I'm looking for clarification since I've read here on stackoverflow that small task can be slower with parallel-processing, but when I increase the +/- for the numbers in iproduct the parallel-processing is still slower.
Is this because;
- I'm using iproduct and instead should use a different iterator or
- The amount of data being iterated by iproduct needs to be much much bigger for parallelizing makes sense or
- The amount of computation in the while loop is a small task so parallelizing won't ever make it faster.
Any help on getting my code to run faster would be great.
My final data won't be huge since I am only keep what makes it through the conditional if statement, but I want to iterate over more numbers than what I currently have for p1&2 and r0-2.

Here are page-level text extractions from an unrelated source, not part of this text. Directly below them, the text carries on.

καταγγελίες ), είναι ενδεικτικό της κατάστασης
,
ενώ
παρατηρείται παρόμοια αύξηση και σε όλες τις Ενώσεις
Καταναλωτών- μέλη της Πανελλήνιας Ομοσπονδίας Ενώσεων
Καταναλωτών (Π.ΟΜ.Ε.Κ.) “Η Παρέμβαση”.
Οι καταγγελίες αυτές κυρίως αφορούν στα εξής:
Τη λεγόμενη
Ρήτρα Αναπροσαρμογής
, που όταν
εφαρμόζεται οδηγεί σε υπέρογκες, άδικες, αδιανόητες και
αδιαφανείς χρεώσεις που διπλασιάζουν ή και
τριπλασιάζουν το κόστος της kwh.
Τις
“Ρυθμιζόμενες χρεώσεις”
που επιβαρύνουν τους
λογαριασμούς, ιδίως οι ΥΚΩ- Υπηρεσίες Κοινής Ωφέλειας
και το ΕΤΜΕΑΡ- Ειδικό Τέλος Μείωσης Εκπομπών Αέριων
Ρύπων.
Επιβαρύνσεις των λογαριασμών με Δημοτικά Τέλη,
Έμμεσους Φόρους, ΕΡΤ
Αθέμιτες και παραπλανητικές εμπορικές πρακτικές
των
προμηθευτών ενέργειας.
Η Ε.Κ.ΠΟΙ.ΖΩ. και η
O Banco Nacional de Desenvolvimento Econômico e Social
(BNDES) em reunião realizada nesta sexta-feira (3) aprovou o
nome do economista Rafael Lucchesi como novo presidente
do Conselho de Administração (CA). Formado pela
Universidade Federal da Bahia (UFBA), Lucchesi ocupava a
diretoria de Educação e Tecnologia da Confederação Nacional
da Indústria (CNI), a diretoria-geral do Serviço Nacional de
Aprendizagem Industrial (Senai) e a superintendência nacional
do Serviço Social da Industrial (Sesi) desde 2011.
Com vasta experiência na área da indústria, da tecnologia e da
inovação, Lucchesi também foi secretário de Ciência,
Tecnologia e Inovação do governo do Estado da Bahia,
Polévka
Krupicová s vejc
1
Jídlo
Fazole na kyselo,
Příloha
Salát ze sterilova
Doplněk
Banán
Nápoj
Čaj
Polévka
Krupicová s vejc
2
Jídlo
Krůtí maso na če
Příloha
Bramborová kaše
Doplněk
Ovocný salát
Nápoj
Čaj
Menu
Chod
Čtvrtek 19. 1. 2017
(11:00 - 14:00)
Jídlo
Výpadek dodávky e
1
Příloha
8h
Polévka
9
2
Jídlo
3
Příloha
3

Here is the while loop code
start_time <- Sys.time()
p1<-2
p2<-2
r0<-25
r1<-4
r2<-0
TB<-c()
iter_count <- ihasNext(iproduct(ani1=(p1-2):(p1+2), ani2=(p2-2):(p2+2),
fd0=(r0-6):(r0+6), fd1=(r1-4):(r1+6), fd2=(r2):(r2+6)))
while( hasNext(iter_count) ) {
ne <- nextElem(iter_count)
aniprev <- sum(ne$ani1,ne$ani2)
SRFD <- sum(ne$fd1,(2*ne$fd2))
totalSRFD <- sum(ne$fd0,ne$fd1,ne$fd2)
manhattan_dist<-sum(abs(p1-ne$ani1),abs(p2-ne$ani2),
abs(r0-ne$fd0),abs(r1-ne$fd1),abs(r2-ne$fd2))

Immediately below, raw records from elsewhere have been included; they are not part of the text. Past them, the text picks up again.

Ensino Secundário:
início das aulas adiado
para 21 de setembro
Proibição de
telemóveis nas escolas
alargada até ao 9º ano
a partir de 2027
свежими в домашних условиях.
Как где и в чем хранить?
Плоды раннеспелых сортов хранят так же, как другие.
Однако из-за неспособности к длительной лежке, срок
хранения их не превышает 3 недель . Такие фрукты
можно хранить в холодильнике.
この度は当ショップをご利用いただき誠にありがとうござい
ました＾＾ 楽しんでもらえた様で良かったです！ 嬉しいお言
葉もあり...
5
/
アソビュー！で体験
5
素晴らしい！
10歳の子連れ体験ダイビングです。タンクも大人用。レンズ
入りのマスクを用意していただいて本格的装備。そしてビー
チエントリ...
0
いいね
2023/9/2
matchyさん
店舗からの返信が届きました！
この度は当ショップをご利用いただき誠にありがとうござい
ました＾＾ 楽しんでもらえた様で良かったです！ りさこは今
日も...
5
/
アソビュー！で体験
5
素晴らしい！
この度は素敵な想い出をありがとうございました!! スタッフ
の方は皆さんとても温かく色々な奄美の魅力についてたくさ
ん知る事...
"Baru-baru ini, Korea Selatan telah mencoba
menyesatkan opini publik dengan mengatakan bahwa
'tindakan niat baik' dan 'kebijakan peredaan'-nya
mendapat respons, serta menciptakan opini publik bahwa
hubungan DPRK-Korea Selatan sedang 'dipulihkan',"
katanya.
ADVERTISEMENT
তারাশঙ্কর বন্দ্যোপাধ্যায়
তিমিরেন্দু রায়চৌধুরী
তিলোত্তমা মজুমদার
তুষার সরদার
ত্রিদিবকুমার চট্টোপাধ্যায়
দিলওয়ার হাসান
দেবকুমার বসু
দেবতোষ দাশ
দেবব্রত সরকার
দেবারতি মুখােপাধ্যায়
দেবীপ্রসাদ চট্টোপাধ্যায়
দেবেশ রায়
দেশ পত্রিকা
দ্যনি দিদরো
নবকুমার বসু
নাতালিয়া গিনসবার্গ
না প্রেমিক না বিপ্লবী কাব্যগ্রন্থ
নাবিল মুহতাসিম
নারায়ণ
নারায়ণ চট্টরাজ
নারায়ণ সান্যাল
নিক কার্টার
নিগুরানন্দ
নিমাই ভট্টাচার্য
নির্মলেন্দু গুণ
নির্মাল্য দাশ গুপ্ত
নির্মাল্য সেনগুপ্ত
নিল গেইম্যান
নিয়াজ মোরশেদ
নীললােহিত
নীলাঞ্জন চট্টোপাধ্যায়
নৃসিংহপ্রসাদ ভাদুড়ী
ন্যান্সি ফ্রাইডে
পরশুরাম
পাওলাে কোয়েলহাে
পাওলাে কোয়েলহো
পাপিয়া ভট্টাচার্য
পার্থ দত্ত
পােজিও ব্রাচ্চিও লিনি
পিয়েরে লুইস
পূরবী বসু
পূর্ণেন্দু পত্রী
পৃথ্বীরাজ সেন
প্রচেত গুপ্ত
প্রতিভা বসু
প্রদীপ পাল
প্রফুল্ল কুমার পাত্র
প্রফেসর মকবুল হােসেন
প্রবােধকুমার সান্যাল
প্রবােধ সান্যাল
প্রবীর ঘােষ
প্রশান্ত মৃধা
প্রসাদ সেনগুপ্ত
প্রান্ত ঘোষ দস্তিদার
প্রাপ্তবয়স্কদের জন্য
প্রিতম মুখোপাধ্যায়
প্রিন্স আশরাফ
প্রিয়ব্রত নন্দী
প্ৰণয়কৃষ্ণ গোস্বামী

if(manhattan_dist <=5 & aniprev == SRFD & totalSRFD == 29)
{ani<-cbind(ne$ani1, ne$ani2, ne$fd0,
ne$fd1, ne$fd2, manhattan_dist)
TB=rbind(TB,ani)}
}
nodup2 <- TB[!duplicated(t(apply(TB, 1, sort))), ]
end_time <- Sys.time()
end_time - start_time
And here is the foreach and %dopar% parallel equivalent
start_time <- Sys.time()
p1<-2
p2<-2
r0<-25
r1<-4
r2<-0
iter_count <- iproduct(ani1=(p1-2):(p1+2), ani2=(p2-2):(p2+2),
fd0=(r0-6):(r0+6), fd1=(r1-4):(r1+6), fd2=(r2):(r2+6))
dc <- detectCores()-1
registerDoParallel(dc)
res <- foreach(i=iter_count, .combine=rbind) %dopar% {
aniprev <- sum(i$ani1,i$ani2)
SRFD <- sum(i$fd1,(2*i$fd2))
totalSRFD <- sum(i$fd0,i$fd1,i$fd2)
manhattan_dist<-sum(abs(p1-i$ani1),abs(p2-i$ani2),
abs(r0-i$fd0),abs(r1-i$fd1),abs(r2-i$fd2))
if(manhattan_dist <=5 & aniprev == SRFD & totalSRFD == 29)
{ani<-cbind(i$ani1, i$ani2, i$fd0,
i$fd1, i$fd2, manhattan_dist)}
}
nodup2 <- res[!duplicated(t(apply(res, 1, sort))), ]
end_time <- Sys.time()
end_time - start_time